Determine a valid substitution for a differential equation

The problem with $x^3 y^3$ is that its derivative is rather complicated and unnatural to find in the given problem. Using $y/x$ also doesn't work for the same reason.

But if we take $v = y^{-2}$, its derivative is $-2y^{-3} y'$, which does appear naturally: the stated ODE can be written as

$$y' y^{-3} = y^{-2} x^{-2} + x^3$$

at which point the substitution is pretty quick.

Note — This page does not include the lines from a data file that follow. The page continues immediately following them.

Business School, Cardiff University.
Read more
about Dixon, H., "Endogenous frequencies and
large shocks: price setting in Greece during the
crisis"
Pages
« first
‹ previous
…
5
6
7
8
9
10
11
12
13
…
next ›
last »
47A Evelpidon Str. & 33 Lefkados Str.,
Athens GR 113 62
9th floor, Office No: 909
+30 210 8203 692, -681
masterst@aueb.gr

Likewise, $v = y^2$ leads to a simpler (but still non-linear) equation. It's less natural because $2y y'$ doesn't appear obviously... but we could write

$$yy' = \frac{y^2}{x^2} + x^3 y^4 \implies \frac 1 2 v' = \frac 1 {x^2} v + x^3 v^2$$ and dealing with $v^2$ could well be simpler than dealing with $x^3$.

Regardless, $v = y^{1 - 3}$ is the standard substitution for a Bernoulli equation like this.


Hint: Write your equation in the form $$-\frac{2y'(x)}{y(x)^3}+\frac{2}{x^2y(x)^2}=-2x^3$$ and Substitute $$v(x)=\frac{1}{y(x)^2}$$